Ирина забрела в этот модный магазин трикотажа в преддверии праздника – поискать подарки пятнадцатилетним дочерям. Они были в том возрасте, когда, страшно привязанные друг к другу, все же по-разному уже завивали кудри, по-разному одевались и ревниво следили за тем, чтобы в этой анекдотичной, тотальной своей зеркальности отличаться друг от друга как можно большим количеством деталей. Вот и сейчас одной мать присмотрела мохнатый «прикольный», как они говорили, свитер, а другой – юбку, небрежно-элегантную. Пока бродила среди полок, за спиной ее переговаривались две продавщицы.
– Сноха из больницы выписалась... – говорила одна. – Чего рассказывает-то! Палата у них подобралась – чудо! Так дружили, так сблизились! Не поверишь – на улицу на скамейку ходили вместе выпивать. Как кому выписываться – плакали, не хотели уходить! Друзья стали – ближе родных!
Ирина подумала, что такое можно услышать только в России. Прагматичный Запад отдыхает, как говорят современные подростки.
И вдруг вспомнилась Подольская областная больница, о которой она не думала лет, наверное, пятнадцать – собственно, с того времени, как родились ее девочки.
Много лет они с мужем мечтали о ребенке. Она устала от врачей, от своей угасающей надежды, от жутких многозначительных снов. Например, в разных вариациях повторялся один сон: она родила девочку, берет в руки нежный, мягкий сверток в «конверте», приоткрывает уголок – оттуда несется мужской хор из «Града Китежа», и она кричит мужу:
– Юра, Юра, иди послушай, это твое любимое!
И вдруг, на излете тридцати пяти, забеременела.
Изумленный жар, окативший ее на приеме у врача, обыденно подтвердившего ее пугливое ожидание, – с этим чувством уже никогда и ничто в ее жизни не могло сравниться по силе. Когда на руки выдали результаты анализа, она подошла к окну и долго изучала бланк с нацарапанными на нем закорючками.
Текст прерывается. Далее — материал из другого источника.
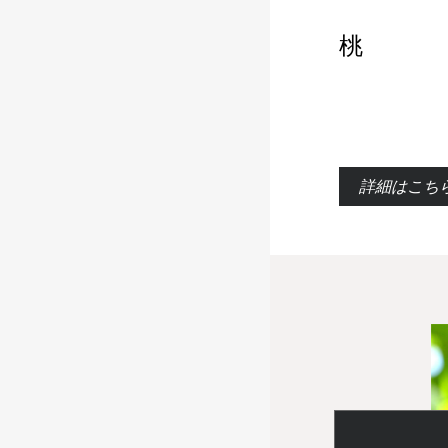
桃
詳細はこち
Потом робким, дрожащим от счастья и неумения поверить голосом спросила медсестру, что-то пишущую за столом в коридоре:
– Вот тут написано «положительный»... это хорошо или плохо?
Медсестра подняла на нее глаза и проговорила казенным голосом:
– Для кого как...
* * *
Поначалу ей было довольно и этого: казалось, даже если не получится, не выйдет, даже если сорвется золотая рыбка с тончайшей лески Судьбы, все же теперь навсегда оно было – пульсирующее зыбкое счастье внутри ее собственной жизни.
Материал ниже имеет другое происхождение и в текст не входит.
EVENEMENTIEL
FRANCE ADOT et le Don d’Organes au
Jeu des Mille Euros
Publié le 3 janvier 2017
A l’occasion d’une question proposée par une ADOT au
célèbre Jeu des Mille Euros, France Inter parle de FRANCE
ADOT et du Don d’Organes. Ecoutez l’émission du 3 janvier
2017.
А вскоре пришлось лечь на сохранение – выяснилось, что она носит двойню и надо готовиться к кесареву. В то время они еще жили у родителей мужа, в Подольске, под Москвой. Так что в больницу пришлось ложиться по месту жительства.
* * *
Главврач отделения акушерства и гинекологии, молодая женщина с повадками эсэсовки, держала в страхе всех своих подопечных. В отделении действовали законы строгого режима, необъяснимые с точки зрения штатской логики. Например, в холодильник запрещалось ставить принесенные «с воли» баночки с детским питанием. Однажды такая баночка была обнаружена, и обитатели всех восьми палат испугались признать ее за свою. Тогда всех женщин выстроили во дворе больницы, как солдат на плацу. Перед строем линялых больничных халатов вышагивала главврач, поочередно впиваясь светлыми глазами в лица пациенток:
– Кто поставил в холодильник банку?! Шаг вперед!
Молчание... Робкое колыхание халатов.
– Я спрашиваю – кто поставил в холодильник свою банку?!
Молчание...
– В последний раз спрашиваю – кто припер банку?!. Если не выйдет виновный, мы немедленно выкидываем всех из больницы!